Further to your last, the new guidance will aply from April 15 - confirmed. It was decided that reducing the annual allowance from to £10,000 would reduce the risk of people recycling tax-free lump sum and reinvesting it into a new pension to receive fresh tax relief. Poor excuse really, the state wants money in the system sloshing about, simple.

The nice part is that (typically) low tax paying spouses/civil partners will be exempt - the new limit will only apply if an individual accesses a defined contribution pension worth more than £10,000. Therefore, anyone can make withdrawals from three small personal pots and unlimited small occupational pots worth less than £10,000 without being subject to the £10,000 annual allowance on further contributions. Perfect if you have time to plan ahead.

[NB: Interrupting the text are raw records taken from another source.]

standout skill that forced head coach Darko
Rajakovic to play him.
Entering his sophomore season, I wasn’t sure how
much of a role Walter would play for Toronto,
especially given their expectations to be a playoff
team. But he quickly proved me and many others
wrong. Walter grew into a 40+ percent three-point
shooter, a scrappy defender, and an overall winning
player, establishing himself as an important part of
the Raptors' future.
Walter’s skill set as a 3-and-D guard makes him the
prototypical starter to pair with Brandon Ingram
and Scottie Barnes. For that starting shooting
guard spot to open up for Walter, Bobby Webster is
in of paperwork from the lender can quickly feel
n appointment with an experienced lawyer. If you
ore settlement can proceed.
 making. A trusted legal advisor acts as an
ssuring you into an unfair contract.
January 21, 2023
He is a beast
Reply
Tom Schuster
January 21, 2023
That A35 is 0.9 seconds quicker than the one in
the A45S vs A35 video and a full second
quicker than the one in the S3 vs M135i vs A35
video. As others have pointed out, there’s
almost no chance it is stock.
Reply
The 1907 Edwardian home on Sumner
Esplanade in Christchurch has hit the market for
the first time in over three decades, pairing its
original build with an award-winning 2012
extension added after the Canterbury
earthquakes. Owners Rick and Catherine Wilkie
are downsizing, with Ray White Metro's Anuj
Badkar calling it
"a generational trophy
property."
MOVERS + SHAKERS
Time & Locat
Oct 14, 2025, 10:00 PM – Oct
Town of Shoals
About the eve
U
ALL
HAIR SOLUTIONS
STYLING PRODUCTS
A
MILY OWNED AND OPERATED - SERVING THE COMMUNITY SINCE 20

Thereafter, it changes a little. Anyone currently in flexible drawdown (ie; with no annual allowance and who have secured a £20,000 a year minimum income, in other words, most military career officers/WOs etc) will also be subject to the new £10,000 limit in April 2015. For individuals in capped drawdown though, the new £10,000 annual allowance will only apply when a saver withdraws more than their capped amount. The government said it would be 'unfair' to apply the £10,000 annual allowance to this group who did not know they would be subject to the rule when they entered capped drawdown.

It's going to be carnage. Savers won't have a clue and pension providers will struggle to establish what level of annual allowance applies in some cases, if there are pots all over the place.

On another note, it seems that savers with money in all DB schemes including AFPS but with only a small fund will be allowed flexibility in how they draw it. This might help those who served only a few years and who find themselves in aged financial misery and unable to access their money in a way that will help them most. That can only be a good thing - there's not much dignity in having a 'gold plated' pension when you have to cuddle a kettle to keep warm.